The recommended solution is to not perform an uninstall before installing; instead, keep track of which files should no longer exist after upgrade and add explicit [InstallDelete] entries (don't use broad wildcards and especially don't try to delete {app}\*). A lot of the time, redundant files can just be left behind without harm (when the app won't get confused by stray files or registrations); most files are small and if it does annoy the user they can do the uninstall themselves.
IMO, this recommendation has its place but can be impractical depending on the complexity of the installer. (Gavin: I am aware you probably disagree with this assessment; we''ll just amicably agree to disagree.)
As I see it, the root problem is the difference between "I am uninstalling and do not intend to reinstall" vs. "this uninstall is happening as a part of an upgrade." I could envision passing a "uninstalling as a part of an upgrade" command-line parameter to the uninstall process that skips certain actions. I don't recall whether the uninstaller supports custom command-line parameters or not.
Yes, you can still use {param:X} constants or ParamCount/ParamStr from InitializeUninstall or other uninstall event functions.
IMO, this recommendation has its place but can be impractical depending on the complexity of the installer. (Gavin: I am aware you probably disagree with this assessment; we''ll just amicably agree to disagree.)
Or, does someone see an alternative way around this issue?

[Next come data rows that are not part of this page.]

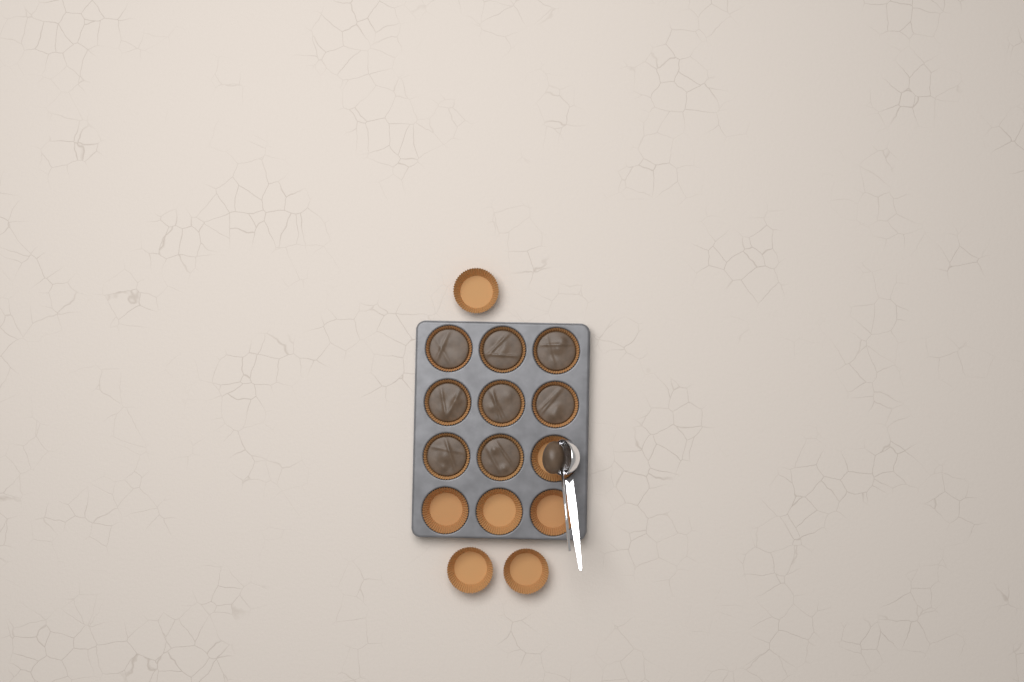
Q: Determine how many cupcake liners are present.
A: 15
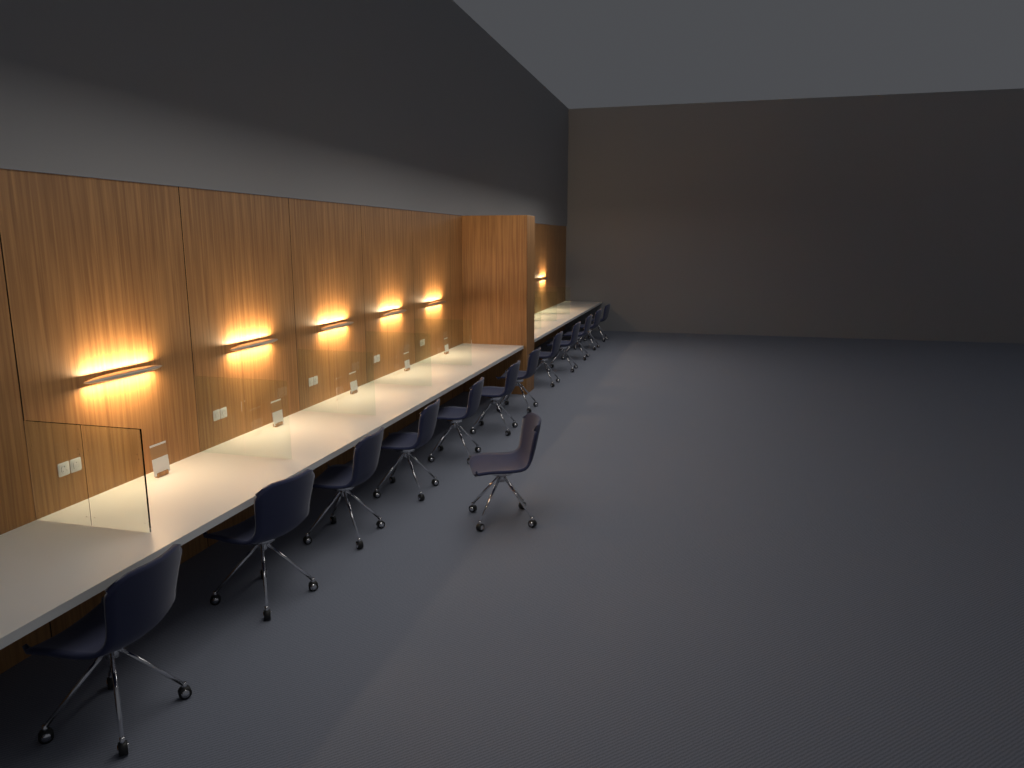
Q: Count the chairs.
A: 13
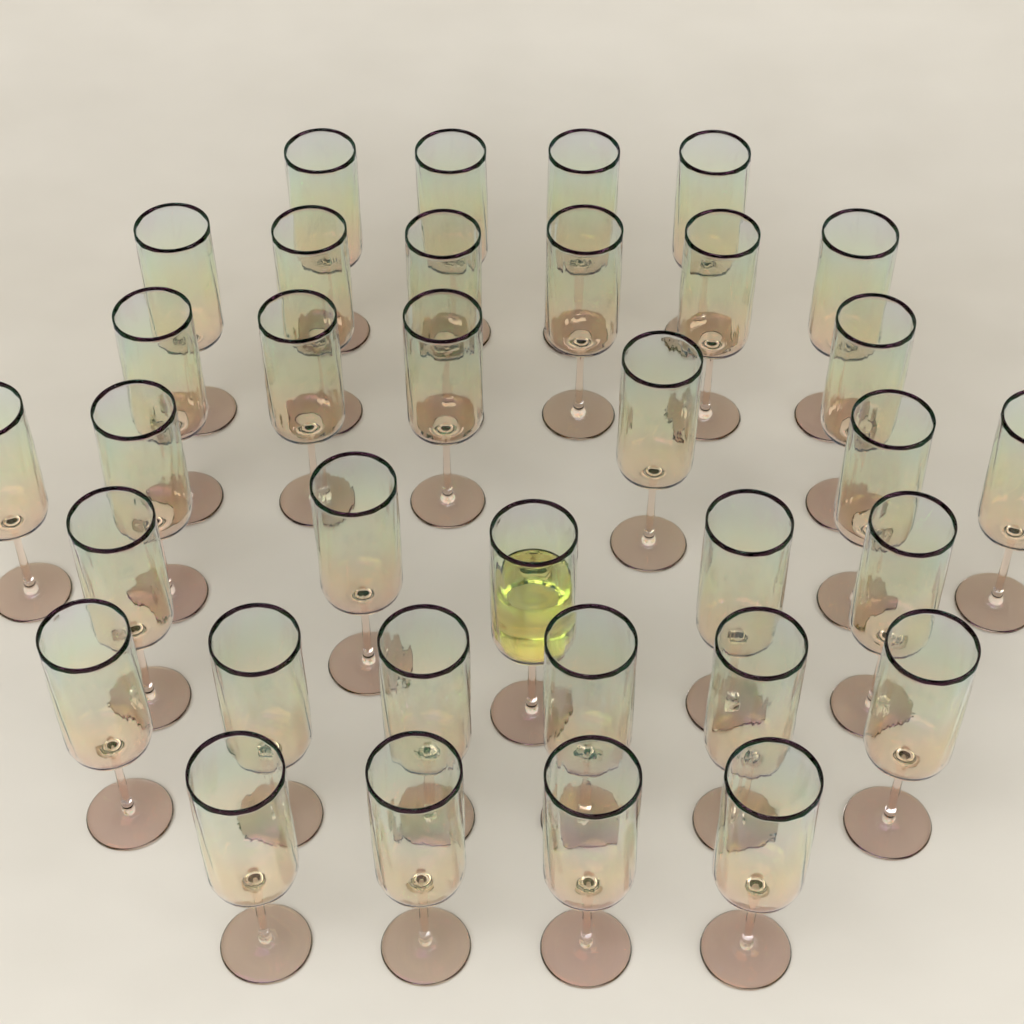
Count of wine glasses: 34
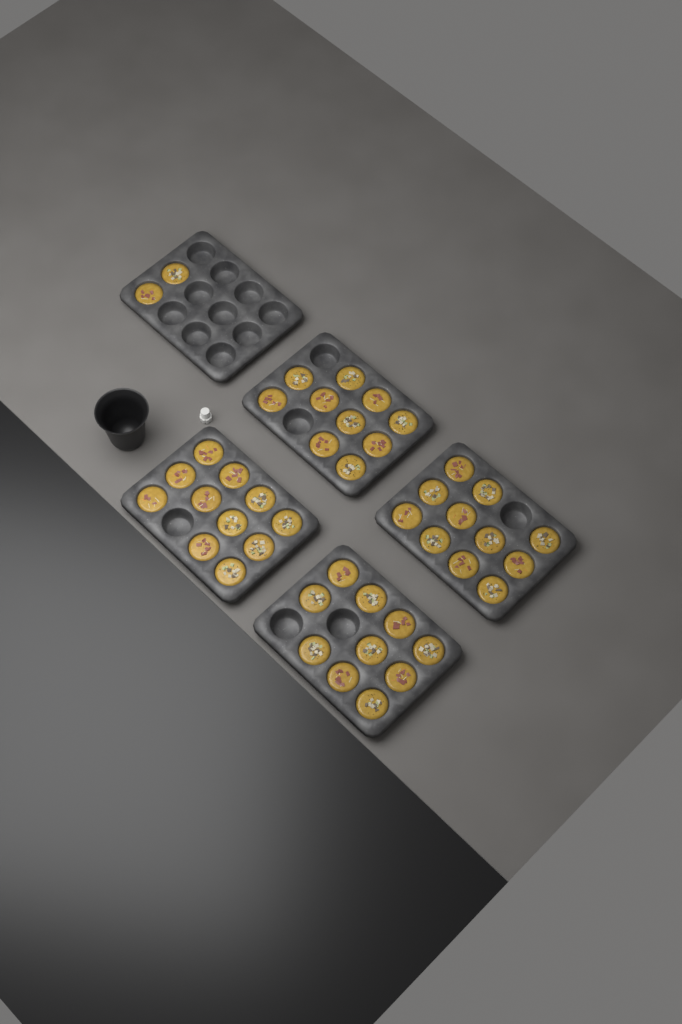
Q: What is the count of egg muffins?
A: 44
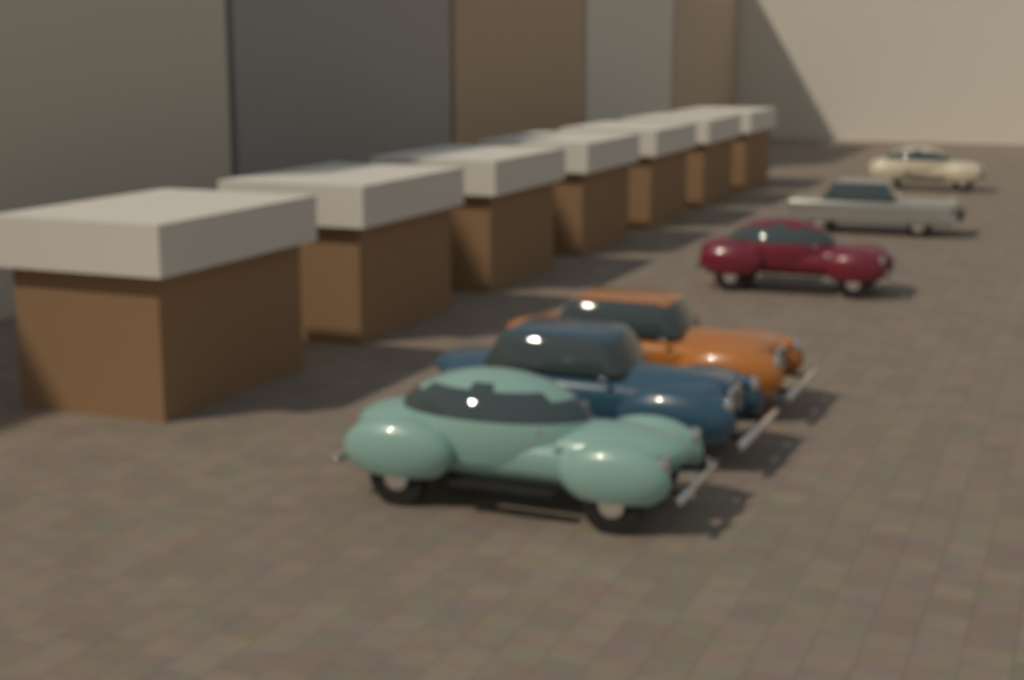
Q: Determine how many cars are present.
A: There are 6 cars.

When a previous version of our software is installed, the installer first runs the complete uninstall procedure before installing a new version, to make sure all previous files are properly cleaned up
Why aren't you using [InstallDelete] to clean things up?
Bill, I wonder what kind of complexity you mean and whether it could be addressed. Could you shed some light on this?
I would think [InstallDelete] is mostly good enough to handle files which no longer exist. There are some limitations that we could fix, like being able to 'unregisterserver'. Or are you thinking about other things? It must be things the uninstaller can do, but [InstallDelete] or [Code] cannot?
One possible reason is that [InstallDelete] only deletes files. It doesn't undo other installer changes such as registry entries, services installed, etc. (Depending on the use case, an upgrade may need to remove things other than files.)